++++ EXCERPTED TEXT

The story invites. It tugs at the sleeve, inviting the writer to follow. As of yet, there’s no way to know whether we’re being led up a ladder of light or off the edge of a cliff. Scary place to stand.
This space has seen more than its share of notes about holding off the actual writing until the critical mass of the story is near the point of exploding one’s head. The progress of foreplay, building toward an inevitability. At that point, fear is not a factor: compulsion is.
And still, there is one thing scarier than starting a work.
Sending it out.
Searching out an agent, that preening dance of self-promotion, is a horrifying prospect…the story should stand on its own, shouldn’t it? Why oh why must the seeking be so fraught with anxiety?
Fear of rejection. An unwillingness to see the work turned away by “lesser” minds. Blah blah blah. Here it is. It’s good; recognize that. Take. Do. Make happen. Work half as hard for the book as I did in the writing of it. Wake me when someone buys it. Tell me where to go to do readings. Make sure the checks get to the right address. Other than that, leave me in peace. Let me write. That’s why I’m here.
The “just let me write” self is a two-faced critter. One face is real and true: Writing is all I really care to do. The other face looks through eyes of avoidance. I know that. And that avoidance is the cliff’s edge.
The writer regales herself with the many stories of books rejected by umpty publishers before rocketing to the top of the best seller lists. She looks to the horizon at the welcome island of self-publishing waiting to receive the writer if all else fails. She reflects on the sorry state of the publishing industry. She watches as a generation of people refuses to read anything longer than a Twitter feed, and thinks that the right genre-bending approach (hers) might help to remedy that. She dreams of success even as she primes herself to fail. The way of the world.

++++++++
++++ LISTED RECORDS

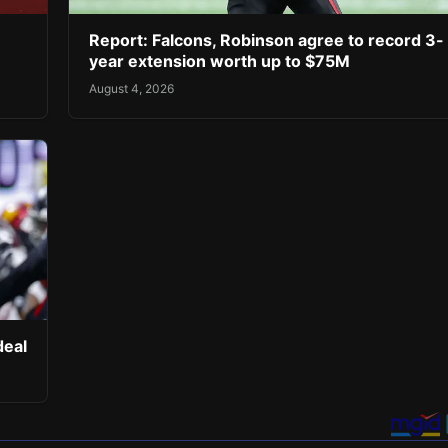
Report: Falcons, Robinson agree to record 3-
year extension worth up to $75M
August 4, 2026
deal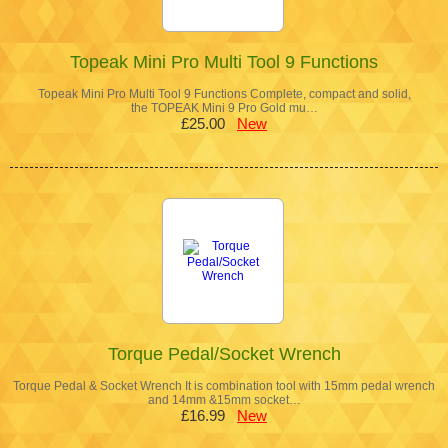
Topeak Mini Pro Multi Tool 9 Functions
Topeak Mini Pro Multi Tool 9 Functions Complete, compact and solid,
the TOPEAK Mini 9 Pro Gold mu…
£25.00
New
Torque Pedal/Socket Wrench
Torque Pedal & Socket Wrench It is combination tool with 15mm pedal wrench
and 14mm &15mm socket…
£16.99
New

++++++++
++++ LISTED RECORDS

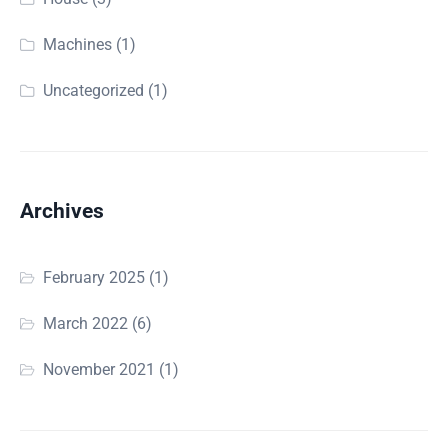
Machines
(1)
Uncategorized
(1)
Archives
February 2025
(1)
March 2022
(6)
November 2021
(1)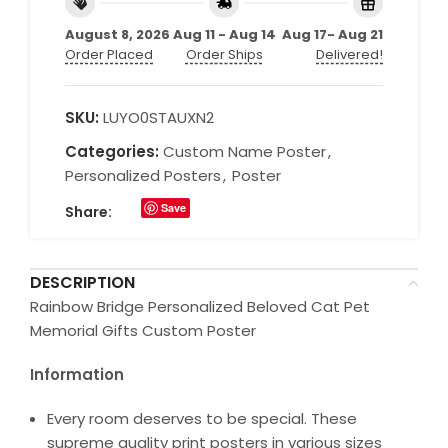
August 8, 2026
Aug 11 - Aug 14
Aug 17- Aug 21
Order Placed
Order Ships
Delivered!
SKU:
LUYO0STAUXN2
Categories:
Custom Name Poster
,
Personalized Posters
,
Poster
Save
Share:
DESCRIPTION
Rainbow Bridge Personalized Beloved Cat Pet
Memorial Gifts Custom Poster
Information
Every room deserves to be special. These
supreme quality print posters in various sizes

++++++++
++++ LISTED RECORDS

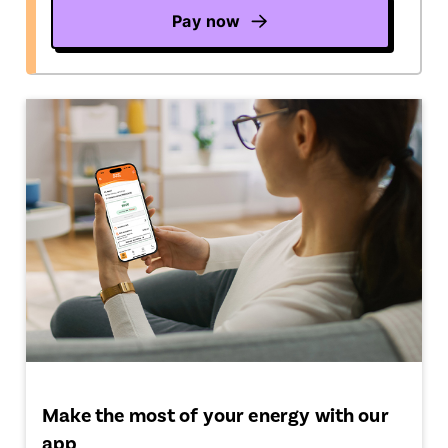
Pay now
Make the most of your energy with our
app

++++++++

WHAT YOU ARE ASKED TO DO → Pick up the piece about a writer's fear of sending work out after its final line, "The way of the world." The records have no connection to the piece about a writer's fear of sending work out.

FINAL ANSWER →
This is the land of the If-Onlys. If only a friend had a connection who would fall instantly in love with the work and its creator. If only lightning would strike twice, and the writer would find an agent on the first try, and a publisher, too. If only I was free to do what I love to do: Be a little idea factory, leave my guts on the page daily, and leave the rest to the rest.
A book in a drawer goes nowhere, except to the eyes and minds of a few trusted friends. As wonderful as it is, that is not enough.
We write to be read. That’s the damned honest truth of it. That’s what authors do. Which means that I’ve got to suck it up. And put it out there. In a step that no one can take but me.
I live at the grace of a river known to flood, at the edge of a pasture that watches my life’s dramas with a serene indifference. I live at the grace of unreality, in the worlds I create in my head; in the belief I have in the relationship between words and me.
This faith is not an unshakable one. It lives with the success of a phrase. It falters and fails at the whim of a paragraph. It is fickle; it treats me differently in evening than in morning light.
We live, at once, in the privacy of our work, in the need to have it read, in the opinions of others. The perfect pitch of words and story that we labor so hard to develop is no guarantee that others will hear the music the same way.
What is the difference between good and half-good; saleable and unsaleable?
The author of “The Help” was declined by 61, agents. Mary Doria Russell, in her wonderful book “The Sparrow”, was declined by 31. The number of agents who have failed to recognize works that have gone on to become deep-listed books is, sadly, legendary.
I have not been tough. I’ll admit it. After years of writing (and I’m talking about fiction, here, not advertising), my skin has not thickened—especially not in light of recent events. I have set the hunt aside for the moment: Right now, the word “no” is not a word I am willing to hear.
It’s not as if I’ve been turned away by a bunch of folks. Just the opposite, in fact. Not even half-a-handful have sent me on my way. Still, I am waiting for my life to right itself before I start the search again. I am clearing a space in the mental clutter to give my nerve a place to flex its muscles.
For each of you with a carved-in-stone sense of yourself…you who never doubt…you who pick up your faith in youself, brush it off and move ahead: Bless you. How do you do it?
Some of us live at the grace of the day. And who knows what will happen tomorrow.
People are doing less of it. Why?
In a world of bytes, of information pre-chewed and delivered in spoonfuls—a world of reality TV and world problems broken down into two-minute news segments—reading is effort. It’s an interactivity that demands effort. And thought. And time.
Are those things in such short supply in our lives? Or are we just lazy? Or is it something else?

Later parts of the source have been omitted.